Within Solitary Confinement Transcript

Within Solitary Confinment by Joshua Cottle


Within Solitary Confinement

*Noises simulating opening prison cell doors

We commonly think that solitary confinement is only for the worst of criminals. Well, maybe not. Of those sent to solitary confinement, many are sent because of possessing a cell phone, attempted suicide, using profanity, or having too many postage stamps.

Almost 20 percent of prisoners have experienced solitary confinement. Even more alarming, 10 percent of prisoners have spent over 30 days in solitary confinement.

Imagine spending at least 22 hours a day in cell all by yourself. You have no windows, no regular human interaction, and you receive food through a slot in the door.

*Thunder and storms

Prisoners express feeling so restricted and damaged that they search for ways to harm themselves simply out of boredom. While in solitary confinement, prisoners are more than two times as likely to harm themselves compared to those who do not spend any time in solitary confinement. After being released, prisoners are over six times as likely to harm themselves and ten times as likely to harm themselves multiple times.

Solitary confinement does not even include fiscal advantages. In many cases, restrictive housing can cost twice that of standard housing, and even up to three times as much.

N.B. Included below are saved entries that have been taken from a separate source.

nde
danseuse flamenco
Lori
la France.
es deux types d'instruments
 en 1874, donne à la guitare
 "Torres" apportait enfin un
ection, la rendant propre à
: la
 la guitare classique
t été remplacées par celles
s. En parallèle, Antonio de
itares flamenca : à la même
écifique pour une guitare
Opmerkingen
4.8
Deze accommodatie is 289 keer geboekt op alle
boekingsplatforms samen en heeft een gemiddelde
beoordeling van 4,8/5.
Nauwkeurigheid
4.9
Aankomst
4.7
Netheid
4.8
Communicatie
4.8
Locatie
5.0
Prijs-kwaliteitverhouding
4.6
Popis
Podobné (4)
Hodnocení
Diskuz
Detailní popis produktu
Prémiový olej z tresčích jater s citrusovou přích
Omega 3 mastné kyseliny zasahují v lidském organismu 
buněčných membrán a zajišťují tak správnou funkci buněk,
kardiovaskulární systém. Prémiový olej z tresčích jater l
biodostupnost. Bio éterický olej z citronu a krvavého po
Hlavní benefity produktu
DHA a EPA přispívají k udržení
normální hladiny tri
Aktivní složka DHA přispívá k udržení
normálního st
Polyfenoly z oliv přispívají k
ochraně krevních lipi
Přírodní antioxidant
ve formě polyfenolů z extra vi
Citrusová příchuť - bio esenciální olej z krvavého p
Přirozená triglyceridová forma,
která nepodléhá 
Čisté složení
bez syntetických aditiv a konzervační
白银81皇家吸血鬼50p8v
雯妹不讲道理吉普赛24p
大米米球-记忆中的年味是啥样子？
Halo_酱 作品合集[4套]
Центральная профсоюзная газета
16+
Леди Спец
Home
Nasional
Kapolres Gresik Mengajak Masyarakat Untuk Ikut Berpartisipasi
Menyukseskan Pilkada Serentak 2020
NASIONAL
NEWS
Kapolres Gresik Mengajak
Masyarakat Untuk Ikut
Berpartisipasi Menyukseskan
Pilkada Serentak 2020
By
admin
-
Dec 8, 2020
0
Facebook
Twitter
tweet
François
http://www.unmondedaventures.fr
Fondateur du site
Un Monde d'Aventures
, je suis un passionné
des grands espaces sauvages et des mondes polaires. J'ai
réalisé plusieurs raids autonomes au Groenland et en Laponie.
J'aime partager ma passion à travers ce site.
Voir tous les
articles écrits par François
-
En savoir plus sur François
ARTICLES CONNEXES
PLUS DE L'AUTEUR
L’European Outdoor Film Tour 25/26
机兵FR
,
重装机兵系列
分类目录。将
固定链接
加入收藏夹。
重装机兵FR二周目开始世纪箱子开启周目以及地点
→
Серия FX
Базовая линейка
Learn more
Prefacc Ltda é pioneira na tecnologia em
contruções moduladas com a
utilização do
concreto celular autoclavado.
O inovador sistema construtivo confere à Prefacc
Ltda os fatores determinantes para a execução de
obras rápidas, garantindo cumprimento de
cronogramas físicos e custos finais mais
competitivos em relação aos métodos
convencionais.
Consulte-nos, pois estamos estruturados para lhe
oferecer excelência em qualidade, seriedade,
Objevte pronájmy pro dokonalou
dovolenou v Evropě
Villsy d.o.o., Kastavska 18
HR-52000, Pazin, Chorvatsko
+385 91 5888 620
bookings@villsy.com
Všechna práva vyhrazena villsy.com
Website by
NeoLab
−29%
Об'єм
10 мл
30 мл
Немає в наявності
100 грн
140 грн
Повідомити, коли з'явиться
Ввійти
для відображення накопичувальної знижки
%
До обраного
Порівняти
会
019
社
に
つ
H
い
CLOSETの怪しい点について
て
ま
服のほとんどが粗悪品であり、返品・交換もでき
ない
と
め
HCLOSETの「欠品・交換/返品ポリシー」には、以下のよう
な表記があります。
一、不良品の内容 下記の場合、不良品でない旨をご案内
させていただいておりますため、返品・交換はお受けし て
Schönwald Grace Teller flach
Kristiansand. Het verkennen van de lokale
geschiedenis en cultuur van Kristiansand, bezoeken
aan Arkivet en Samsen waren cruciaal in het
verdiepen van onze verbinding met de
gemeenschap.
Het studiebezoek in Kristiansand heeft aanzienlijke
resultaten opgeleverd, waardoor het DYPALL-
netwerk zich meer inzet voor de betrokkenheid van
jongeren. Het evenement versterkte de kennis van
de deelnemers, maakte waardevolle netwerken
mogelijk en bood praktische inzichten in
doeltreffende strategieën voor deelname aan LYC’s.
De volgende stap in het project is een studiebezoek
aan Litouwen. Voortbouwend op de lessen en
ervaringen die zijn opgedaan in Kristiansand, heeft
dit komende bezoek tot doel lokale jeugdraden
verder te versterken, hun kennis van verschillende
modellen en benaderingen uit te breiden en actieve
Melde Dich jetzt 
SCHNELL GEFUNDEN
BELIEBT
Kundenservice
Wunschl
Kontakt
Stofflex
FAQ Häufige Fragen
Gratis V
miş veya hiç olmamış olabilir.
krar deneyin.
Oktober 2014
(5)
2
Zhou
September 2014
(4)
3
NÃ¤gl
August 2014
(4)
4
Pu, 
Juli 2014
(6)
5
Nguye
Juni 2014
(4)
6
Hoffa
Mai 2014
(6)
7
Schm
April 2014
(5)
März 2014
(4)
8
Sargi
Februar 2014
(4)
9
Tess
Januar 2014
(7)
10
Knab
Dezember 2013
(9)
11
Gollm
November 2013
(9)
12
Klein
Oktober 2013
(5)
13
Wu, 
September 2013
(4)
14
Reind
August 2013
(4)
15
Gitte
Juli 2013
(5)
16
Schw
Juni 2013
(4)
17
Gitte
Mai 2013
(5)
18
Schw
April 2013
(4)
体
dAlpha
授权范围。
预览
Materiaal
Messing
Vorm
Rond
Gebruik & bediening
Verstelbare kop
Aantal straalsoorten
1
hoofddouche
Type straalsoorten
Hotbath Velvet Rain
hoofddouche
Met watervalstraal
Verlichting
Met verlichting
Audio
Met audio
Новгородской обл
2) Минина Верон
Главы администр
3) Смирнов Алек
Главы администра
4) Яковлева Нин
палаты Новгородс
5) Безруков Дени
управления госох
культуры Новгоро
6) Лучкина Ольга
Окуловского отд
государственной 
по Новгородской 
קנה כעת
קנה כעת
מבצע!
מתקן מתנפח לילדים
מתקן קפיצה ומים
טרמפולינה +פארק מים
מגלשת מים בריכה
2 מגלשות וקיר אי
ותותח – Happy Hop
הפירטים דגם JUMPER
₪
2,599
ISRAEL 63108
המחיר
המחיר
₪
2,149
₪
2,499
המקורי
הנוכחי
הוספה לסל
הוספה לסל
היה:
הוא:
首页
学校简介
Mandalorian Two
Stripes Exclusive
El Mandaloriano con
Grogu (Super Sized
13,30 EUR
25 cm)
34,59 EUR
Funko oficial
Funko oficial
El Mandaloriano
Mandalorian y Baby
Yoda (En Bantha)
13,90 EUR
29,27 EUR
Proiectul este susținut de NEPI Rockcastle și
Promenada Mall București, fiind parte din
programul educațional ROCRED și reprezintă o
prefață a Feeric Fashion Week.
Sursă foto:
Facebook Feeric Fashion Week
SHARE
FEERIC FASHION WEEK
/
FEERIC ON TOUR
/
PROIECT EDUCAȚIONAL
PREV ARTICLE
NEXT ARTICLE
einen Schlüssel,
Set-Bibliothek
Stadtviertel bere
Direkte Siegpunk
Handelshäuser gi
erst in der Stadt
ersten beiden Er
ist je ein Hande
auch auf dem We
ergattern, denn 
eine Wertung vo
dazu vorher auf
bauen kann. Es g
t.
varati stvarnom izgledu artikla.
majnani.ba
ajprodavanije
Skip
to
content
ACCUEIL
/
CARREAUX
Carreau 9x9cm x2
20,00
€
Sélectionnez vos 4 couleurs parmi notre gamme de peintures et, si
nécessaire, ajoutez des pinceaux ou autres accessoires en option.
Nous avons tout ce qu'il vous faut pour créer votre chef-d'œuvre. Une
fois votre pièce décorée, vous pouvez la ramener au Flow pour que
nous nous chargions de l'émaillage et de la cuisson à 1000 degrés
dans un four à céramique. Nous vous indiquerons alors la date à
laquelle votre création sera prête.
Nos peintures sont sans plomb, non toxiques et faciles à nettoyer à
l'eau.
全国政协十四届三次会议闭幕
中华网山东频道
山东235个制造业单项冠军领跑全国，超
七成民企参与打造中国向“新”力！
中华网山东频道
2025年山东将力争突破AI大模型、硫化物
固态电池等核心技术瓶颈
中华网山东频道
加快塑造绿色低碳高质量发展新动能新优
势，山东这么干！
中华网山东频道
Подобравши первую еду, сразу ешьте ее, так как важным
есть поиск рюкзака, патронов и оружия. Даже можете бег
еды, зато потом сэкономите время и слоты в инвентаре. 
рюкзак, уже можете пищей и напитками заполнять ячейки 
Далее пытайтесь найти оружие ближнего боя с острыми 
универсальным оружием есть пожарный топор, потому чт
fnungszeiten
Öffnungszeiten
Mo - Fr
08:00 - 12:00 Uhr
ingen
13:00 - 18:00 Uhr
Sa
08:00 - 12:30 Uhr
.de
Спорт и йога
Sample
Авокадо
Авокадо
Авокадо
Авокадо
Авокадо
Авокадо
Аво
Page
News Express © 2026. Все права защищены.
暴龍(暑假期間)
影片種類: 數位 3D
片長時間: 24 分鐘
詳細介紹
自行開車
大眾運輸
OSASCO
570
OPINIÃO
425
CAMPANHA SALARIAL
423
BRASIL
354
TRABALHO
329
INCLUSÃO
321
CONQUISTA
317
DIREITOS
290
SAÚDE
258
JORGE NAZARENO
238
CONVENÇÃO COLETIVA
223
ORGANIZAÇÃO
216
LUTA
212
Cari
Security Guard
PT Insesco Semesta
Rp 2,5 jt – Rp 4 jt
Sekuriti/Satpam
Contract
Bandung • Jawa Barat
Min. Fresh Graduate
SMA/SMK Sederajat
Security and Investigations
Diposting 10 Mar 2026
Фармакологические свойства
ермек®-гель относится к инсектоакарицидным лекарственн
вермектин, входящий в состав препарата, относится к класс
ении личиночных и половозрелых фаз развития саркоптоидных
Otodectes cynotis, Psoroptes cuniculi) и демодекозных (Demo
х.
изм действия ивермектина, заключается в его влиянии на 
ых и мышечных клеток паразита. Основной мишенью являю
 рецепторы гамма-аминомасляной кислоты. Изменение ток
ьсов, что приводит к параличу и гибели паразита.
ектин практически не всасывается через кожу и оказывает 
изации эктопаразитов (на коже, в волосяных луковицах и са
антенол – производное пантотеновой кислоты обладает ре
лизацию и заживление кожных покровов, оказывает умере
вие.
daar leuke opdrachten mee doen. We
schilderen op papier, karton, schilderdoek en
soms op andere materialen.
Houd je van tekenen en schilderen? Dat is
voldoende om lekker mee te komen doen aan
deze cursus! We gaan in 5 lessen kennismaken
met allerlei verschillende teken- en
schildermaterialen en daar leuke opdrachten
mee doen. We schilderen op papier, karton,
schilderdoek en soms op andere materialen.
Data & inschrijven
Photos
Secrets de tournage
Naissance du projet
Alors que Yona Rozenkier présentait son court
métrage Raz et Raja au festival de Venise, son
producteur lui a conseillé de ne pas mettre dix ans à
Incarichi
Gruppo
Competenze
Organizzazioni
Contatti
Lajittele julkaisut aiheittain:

So what can we do instead of restrictive housing? We can prohibit those with a current or history of mental illnesses from being placed in solitary confinement. We can engage officers and prison staff with prisoners, especially those in solitary confinement, in a way that encourages positive behavior and enhanced collaboration. And we establish more cognitive-behavioral programs, designed to assist in changing problematic and violent behavior.